• [Tekstfragment]:
_ _ _ _ _ _ _
5. In het licht van het voorgaande is de rechtbank van oordeel dat verweerder de aan eiseres toegekende huurtoeslag ten onrechte per 1 december 2017 heeft stopgezet omdat zij geen huurster meer zou zijn in de zin van artikel 1, aanhef en onderdeel c, van de Wht.
Het beroep is daarom gegrond. Het bestreden besluit moet worden vernietigd en het primaire besluit moet worden herroepen.
6. Omdat de rechtbank het beroep gegrond verklaart, bepaalt de rechtbank dat verweerder aan eiseres het door haar betaalde griffierecht van € 46,- vergoedt.
7. Nu van voor vergoeding in aanmerking komende kosten niet is gebleken, ziet de rechtbank geen aanleiding voor een proceskostenveroordeling.

Beslissing

De rechtbank:
- verklaart het beroep gegrond,
- vernietigt het bestreden besluit van 23 maart 2018;
- herroept het primaire besluit van 28 oktober 2017;
- draagt verweerder op het betaalde griffierecht van € 46,- aan eiseres te vergoeden.
Deze uitspraak is gedaan door mr. T.F. Bruinenberg, voorzitter, en mr. M.W. de Jonge en mr. M.M. van Driel, leden, in aanwezigheid van mr. R.A. Schaapsmeerders, griffier.
De beslissing is in het openbaar uitgesproken op 19 april 2019.
griffier voorzitter
Afschrift verzonden aan partijen op:
typ: SCHA

Rechtsmiddel

Tegen deze uitspraak kan binnen zes weken na de dag van verzending daarvan hoger beroep worden ingesteld bij de Afdeling bestuursrechtspraak van de Raad van State. Als hoger beroep is ingesteld, kan bij de voorzieningenrechter van de hogerberoepsrechter worden verzocht om het treffen van een voorlopige voorziening.
_ _ _ _ _ _ _
• [Opdracht]:
Beantwoord de volgende vragen over het tekstfragment hierboven.
1. Per welke datum heeft verweerder de huurtoeslag van eiseres stopgezet?
2. Welk bedrag aan griffierecht moet verweerder aan eiseres vergoeden?
3. Binnen welke termijn kan tegen de uitspraak hoger beroep worden ingesteld?
_ _ _ _ _ _ _
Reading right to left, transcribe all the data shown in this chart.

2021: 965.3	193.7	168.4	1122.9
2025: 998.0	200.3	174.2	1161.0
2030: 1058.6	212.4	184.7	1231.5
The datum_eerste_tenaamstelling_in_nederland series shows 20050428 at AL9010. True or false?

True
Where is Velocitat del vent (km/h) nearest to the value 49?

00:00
_ _ _ _ _ _ _
• [Uitwerking]:
1. Per 1 december 2017.
2. € 46,-.
3. Binnen zes weken na de dag van verzending van de uitspraak.